Assignment:
In the records below, copy everything from the line containing "water_level (in m)" down to the line containing "Reading left to right, transcribe all", replacing "slice" with "wedge" and leaving all else unchanged.

Dataset entries:
================

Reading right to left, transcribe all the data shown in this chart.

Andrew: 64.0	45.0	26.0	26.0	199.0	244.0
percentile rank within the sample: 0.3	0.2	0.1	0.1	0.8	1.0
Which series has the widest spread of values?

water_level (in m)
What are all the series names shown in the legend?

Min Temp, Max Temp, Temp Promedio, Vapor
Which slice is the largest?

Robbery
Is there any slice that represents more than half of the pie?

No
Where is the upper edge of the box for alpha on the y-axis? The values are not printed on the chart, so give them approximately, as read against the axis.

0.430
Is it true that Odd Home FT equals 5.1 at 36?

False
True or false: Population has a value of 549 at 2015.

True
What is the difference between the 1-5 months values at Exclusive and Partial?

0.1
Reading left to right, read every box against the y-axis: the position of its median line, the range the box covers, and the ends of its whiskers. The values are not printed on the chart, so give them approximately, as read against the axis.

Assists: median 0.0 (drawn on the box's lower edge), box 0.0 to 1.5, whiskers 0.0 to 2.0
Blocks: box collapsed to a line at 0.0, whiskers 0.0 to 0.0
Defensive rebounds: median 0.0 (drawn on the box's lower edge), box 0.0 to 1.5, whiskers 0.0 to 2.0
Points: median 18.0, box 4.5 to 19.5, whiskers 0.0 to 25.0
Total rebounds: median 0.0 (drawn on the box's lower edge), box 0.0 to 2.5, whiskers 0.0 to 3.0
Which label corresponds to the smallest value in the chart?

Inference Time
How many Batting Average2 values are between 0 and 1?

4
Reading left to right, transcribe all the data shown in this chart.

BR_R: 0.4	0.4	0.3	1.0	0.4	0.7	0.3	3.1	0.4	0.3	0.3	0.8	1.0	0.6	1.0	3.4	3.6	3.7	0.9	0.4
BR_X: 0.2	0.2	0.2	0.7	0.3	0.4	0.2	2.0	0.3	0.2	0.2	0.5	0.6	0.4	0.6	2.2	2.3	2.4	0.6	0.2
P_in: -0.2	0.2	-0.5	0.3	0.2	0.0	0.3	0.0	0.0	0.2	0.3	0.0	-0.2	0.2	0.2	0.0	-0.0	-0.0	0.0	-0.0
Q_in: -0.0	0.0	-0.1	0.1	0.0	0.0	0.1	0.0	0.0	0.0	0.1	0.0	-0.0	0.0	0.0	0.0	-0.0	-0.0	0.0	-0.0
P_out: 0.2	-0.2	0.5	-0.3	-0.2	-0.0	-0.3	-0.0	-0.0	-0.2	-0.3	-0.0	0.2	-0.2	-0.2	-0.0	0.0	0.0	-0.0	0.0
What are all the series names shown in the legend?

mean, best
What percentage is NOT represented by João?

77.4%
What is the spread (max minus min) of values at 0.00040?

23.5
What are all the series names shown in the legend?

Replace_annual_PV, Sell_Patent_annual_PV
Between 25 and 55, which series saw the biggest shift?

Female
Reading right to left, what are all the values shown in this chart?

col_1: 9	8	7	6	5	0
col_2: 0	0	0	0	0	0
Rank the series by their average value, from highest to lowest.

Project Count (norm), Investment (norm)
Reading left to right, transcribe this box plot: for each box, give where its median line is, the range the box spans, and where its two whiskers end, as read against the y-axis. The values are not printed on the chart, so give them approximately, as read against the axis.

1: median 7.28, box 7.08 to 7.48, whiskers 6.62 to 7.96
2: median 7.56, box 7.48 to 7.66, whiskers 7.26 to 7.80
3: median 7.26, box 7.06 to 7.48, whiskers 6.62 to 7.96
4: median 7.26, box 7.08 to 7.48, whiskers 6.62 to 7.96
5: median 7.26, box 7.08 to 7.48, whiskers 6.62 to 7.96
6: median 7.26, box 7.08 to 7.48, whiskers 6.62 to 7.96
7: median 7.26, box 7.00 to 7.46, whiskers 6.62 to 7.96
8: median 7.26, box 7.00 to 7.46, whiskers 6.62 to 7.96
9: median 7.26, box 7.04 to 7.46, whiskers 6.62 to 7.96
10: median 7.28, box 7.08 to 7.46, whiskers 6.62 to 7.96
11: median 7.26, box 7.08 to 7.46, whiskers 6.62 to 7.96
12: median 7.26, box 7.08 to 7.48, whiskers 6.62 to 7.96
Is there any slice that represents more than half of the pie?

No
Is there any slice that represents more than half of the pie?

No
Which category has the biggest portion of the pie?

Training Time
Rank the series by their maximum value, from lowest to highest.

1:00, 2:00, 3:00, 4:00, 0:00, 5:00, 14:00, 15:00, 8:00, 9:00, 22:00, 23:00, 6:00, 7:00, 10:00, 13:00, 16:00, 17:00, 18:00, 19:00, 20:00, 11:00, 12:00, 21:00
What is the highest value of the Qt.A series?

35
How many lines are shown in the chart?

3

================

Written answer:
water_level (in m)
What are all the series names shown in the legend?

Min Temp, Max Temp, Temp Promedio, Vapor
Which wedge is the largest?

Robbery
Is there any wedge that represents more than half of the pie?

No
Where is the upper edge of the box for alpha on the y-axis? The values are not printed on the chart, so give them approximately, as read against the axis.

0.430
Is it true that Odd Home FT equals 5.1 at 36?

False
True or false: Population has a value of 549 at 2015.

True
What is the difference between the 1-5 months values at Exclusive and Partial?

0.1
Reading left to right, read every box against the y-axis: the position of its median line, the range the box covers, and the ends of its whiskers. The values are not printed on the chart, so give them approximately, as read against the axis.

Assists: median 0.0 (drawn on the box's lower edge), box 0.0 to 1.5, whiskers 0.0 to 2.0
Blocks: box collapsed to a line at 0.0, whiskers 0.0 to 0.0
Defensive rebounds: median 0.0 (drawn on the box's lower edge), box 0.0 to 1.5, whiskers 0.0 to 2.0
Points: median 18.0, box 4.5 to 19.5, whiskers 0.0 to 25.0
Total rebounds: median 0.0 (drawn on the box's lower edge), box 0.0 to 2.5, whiskers 0.0 to 3.0
Which label corresponds to the smallest value in the chart?

Inference Time
How many Batting Average2 values are between 0 and 1?

4
Reading left to right, transcribe all the data shown in this chart.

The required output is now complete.